The sacroiliac joint (SIJ) is an auricular-shaped diarthrodial joint with joint capsule, synovial fluid, hyaline cartilage on the sacral side, and fibrocartilage on the iliac side.115 The sacroiliac joint is partially innervated by the posterior rami of the lumbosacral roots.116 The anterior joint receives innervation from L3–S2 and the superior gluteal nerve.117 The posterior joint innervation has been reported from S1–2117 and L4–S3.118 The S1 level may be the major contributor to the joint.119 Possible autonomic contribution adds to the complexity of innervation of the sacroiliac joint.120,121 The lumbosacral trunk is just anterior to the joint in the lower third.122,123 The L4 and L5 nerve roots are 1 cm medial to sacroiliac joint at the level of the pelvic brim.124 The L4 and L5 nerve roots are 23 and 26 mm medial to sacroiliac joint, respectively, and 4.0 cm above the pelvic brim.124 The innervation of the joint is not completely understood at this time.
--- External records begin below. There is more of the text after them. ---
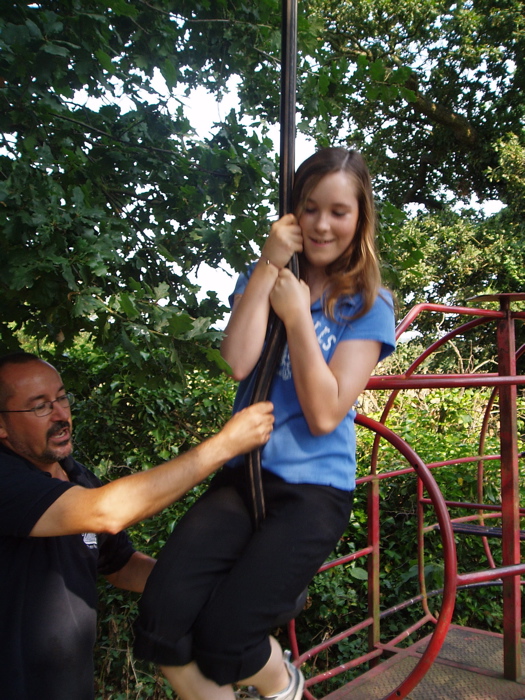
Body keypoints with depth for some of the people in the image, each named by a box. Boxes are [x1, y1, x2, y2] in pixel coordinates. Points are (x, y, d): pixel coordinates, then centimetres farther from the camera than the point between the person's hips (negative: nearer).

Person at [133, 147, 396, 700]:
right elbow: (237, 362, -11)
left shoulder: (368, 304, -1)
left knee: (222, 637, -14)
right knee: (161, 622, -18)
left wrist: (297, 314, -12)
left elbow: (324, 415, -11)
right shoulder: (263, 277, 9)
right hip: (243, 472, 3)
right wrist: (268, 265, -11)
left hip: (314, 488, -3)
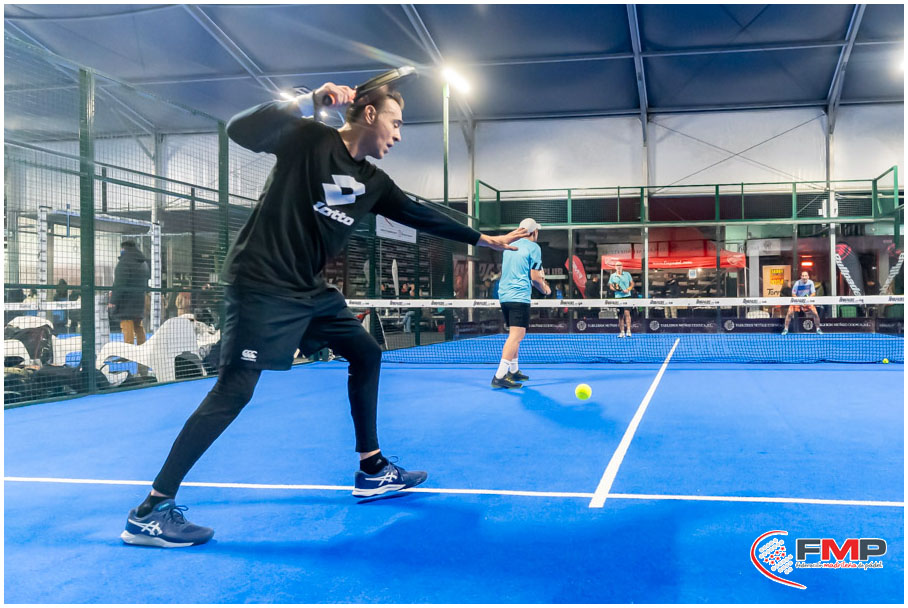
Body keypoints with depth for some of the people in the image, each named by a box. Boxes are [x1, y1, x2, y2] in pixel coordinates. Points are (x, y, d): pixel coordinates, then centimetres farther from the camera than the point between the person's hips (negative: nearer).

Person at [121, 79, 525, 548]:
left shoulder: (373, 183, 11)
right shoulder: (308, 139, -9)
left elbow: (421, 216, 19)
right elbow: (240, 131, -21)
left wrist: (486, 240, 24)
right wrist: (310, 101, -27)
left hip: (309, 290, 9)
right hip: (261, 285, -9)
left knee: (366, 352, 11)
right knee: (234, 390, -14)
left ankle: (372, 470, 23)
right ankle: (149, 512, -7)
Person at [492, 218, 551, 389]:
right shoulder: (533, 247, -3)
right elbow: (535, 276, -7)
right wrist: (545, 288, 12)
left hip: (504, 295, 8)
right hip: (519, 296, -8)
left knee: (514, 335, 20)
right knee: (517, 335, -13)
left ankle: (513, 371, 27)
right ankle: (500, 376, -23)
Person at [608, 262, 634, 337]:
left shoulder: (627, 274, 7)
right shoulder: (612, 276, 8)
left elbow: (632, 283, 10)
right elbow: (610, 286, 10)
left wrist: (628, 289, -8)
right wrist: (615, 289, -11)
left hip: (627, 296, -2)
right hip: (618, 296, 2)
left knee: (627, 313, -15)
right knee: (620, 315, 4)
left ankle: (628, 330, -15)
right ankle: (622, 331, 10)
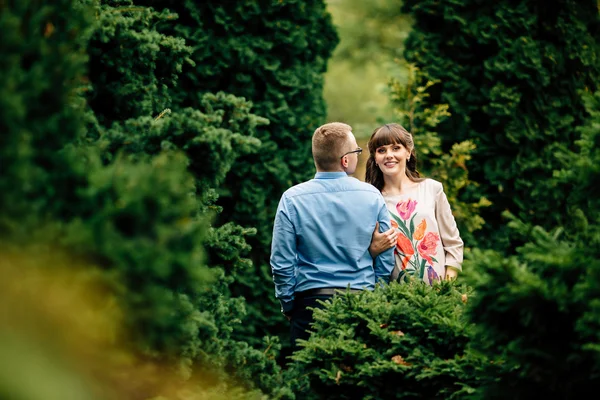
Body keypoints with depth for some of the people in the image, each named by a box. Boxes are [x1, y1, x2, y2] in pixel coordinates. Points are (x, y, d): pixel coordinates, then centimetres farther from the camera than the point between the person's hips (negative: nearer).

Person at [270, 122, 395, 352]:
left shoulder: (292, 200, -6)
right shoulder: (372, 196, -1)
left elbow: (281, 263, -4)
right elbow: (386, 260, 3)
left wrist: (288, 306, 9)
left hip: (311, 301, -1)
As the innervation is unknown, utilization of nerve blockade as in medial branch blockade for Z-joint pain cannot be recommended for diagnosing SIJ pain.

Injection of contrast into the SIJ was found to result in pain, suggesting the joint as a potential source of pain.125 Additionally, infection and rheumatologic condition affecting the joint have been found to be painful.126131 The pathophysiology of sacroiliac joint pain is not known at this time. With normal aging the joint capsule thickens, plaques develop along the cartilage surface, erosions develop, fibrous interconnections develop, the joint surface becomes irregular, and eventual ankylosis can occur.115,132134

Infectious and rheumatologic conditions have affected the joint, resulting in pain. Fluoroscopic injection of corticosteroid into the joint of seronegative spondyloarthropathy sufferers has been reported to result in greater than 70% pain relief in 79.2% of subjects.131 At a mean follow-up of 22.9 months a 50% decrement in VAS score occurred in those with positive diagnostic SIJ injection treated with SIJ corticosteroid injection and physical therapy. This may suggest an inflammatory component to SIJ syndrome. However, this is an uncontrolled study. The pathophysiology of SIJ syndrome is unknown.
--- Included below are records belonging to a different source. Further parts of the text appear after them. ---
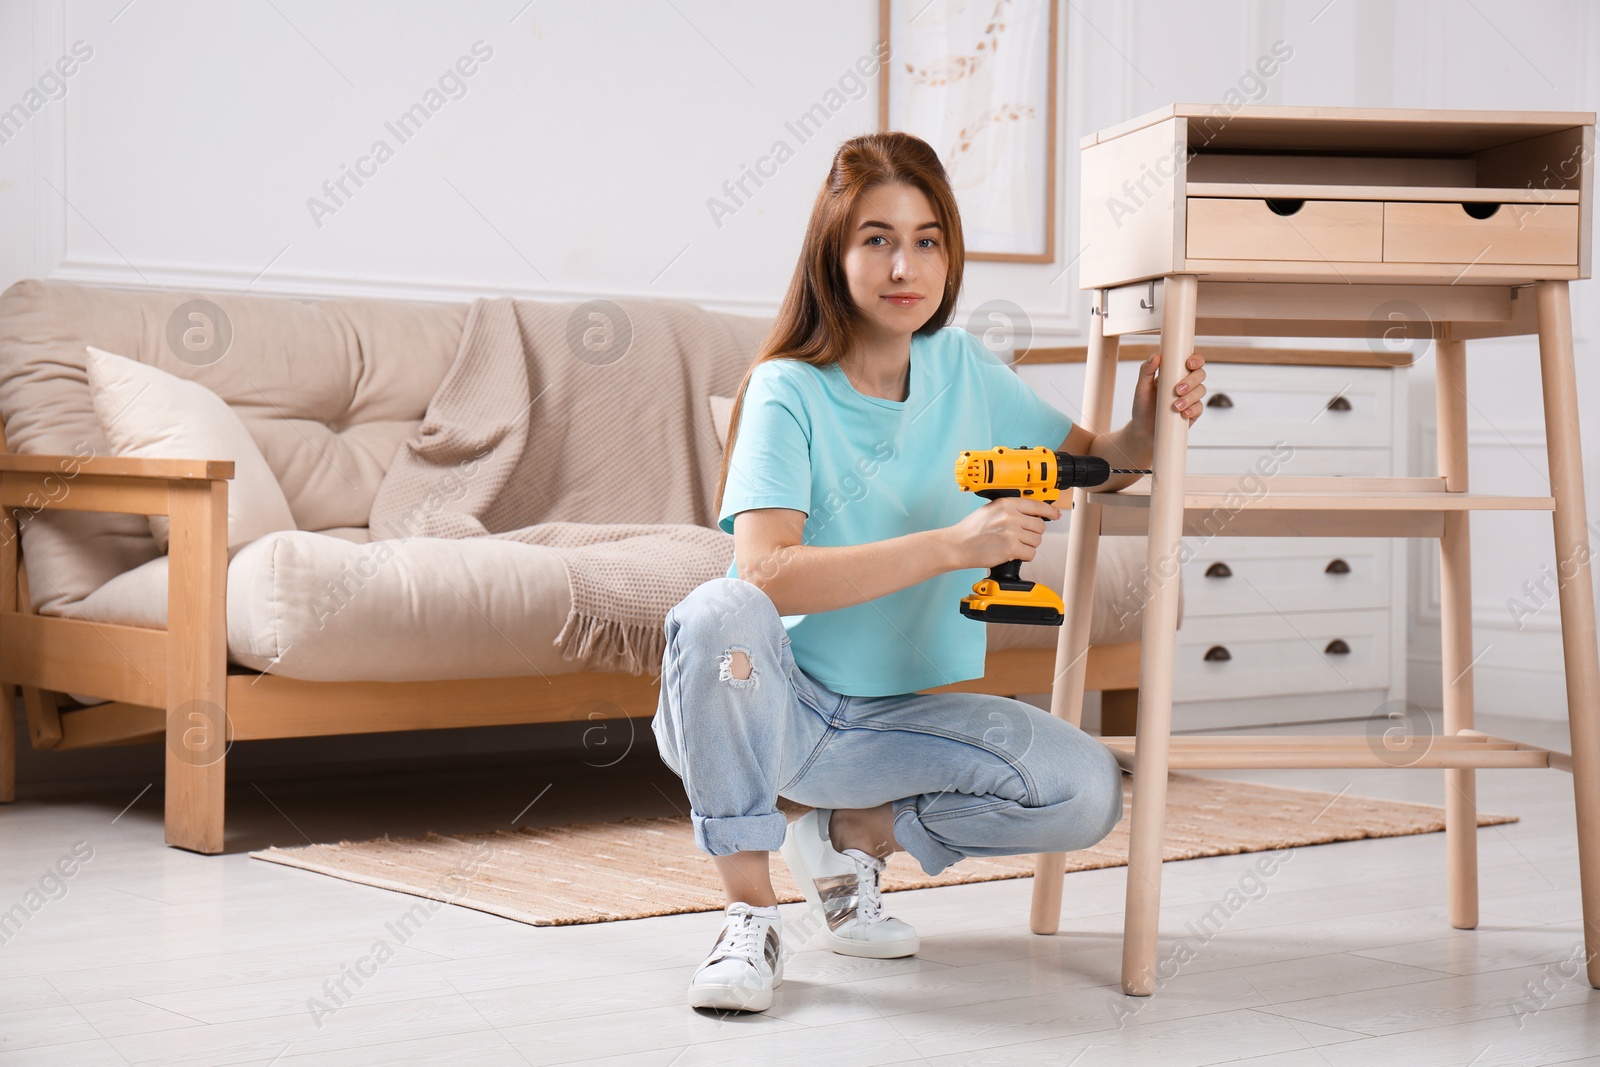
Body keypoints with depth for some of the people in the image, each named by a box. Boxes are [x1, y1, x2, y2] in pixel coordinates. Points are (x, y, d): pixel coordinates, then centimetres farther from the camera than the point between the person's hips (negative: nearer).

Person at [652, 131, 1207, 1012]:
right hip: (777, 705, -4)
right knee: (718, 610, -37)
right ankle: (749, 910, -20)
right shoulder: (788, 390, -14)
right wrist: (952, 545, -34)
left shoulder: (965, 370, 1)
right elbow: (766, 574, -29)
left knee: (1087, 790, -18)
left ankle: (850, 835, 6)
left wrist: (1145, 430, -11)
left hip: (899, 720, 4)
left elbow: (1091, 464, 14)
Anesthetic agent has been shown to relieve SIJ pain.9,135,136 The specificity and sensitivity for diagnostic SIJ injection is unknown. The double-block paradigm has been performed, suggesting a false-positive rate of 47%.136 To maintain specificity, a volume of no more than 2.0 cc is recommended as joint capsule leakage through rents in the joint capsule may occur with larger volumes.135 Leakage of anesthetic can anesthetize the lumbosacral plexus resulting in false positives. False-negative diagnostic injections can occur even with correct placement due to loculations within the joint preventing anesthetic agents from reaching the target.137 To avoid inadvertent extravasation through rents in the joint capsule, injection under live fluoroscopy of combined nonionic contrast agent and local anesthetic has been proposed.138 If leakage outside the joint begins to occur the injection is stopped.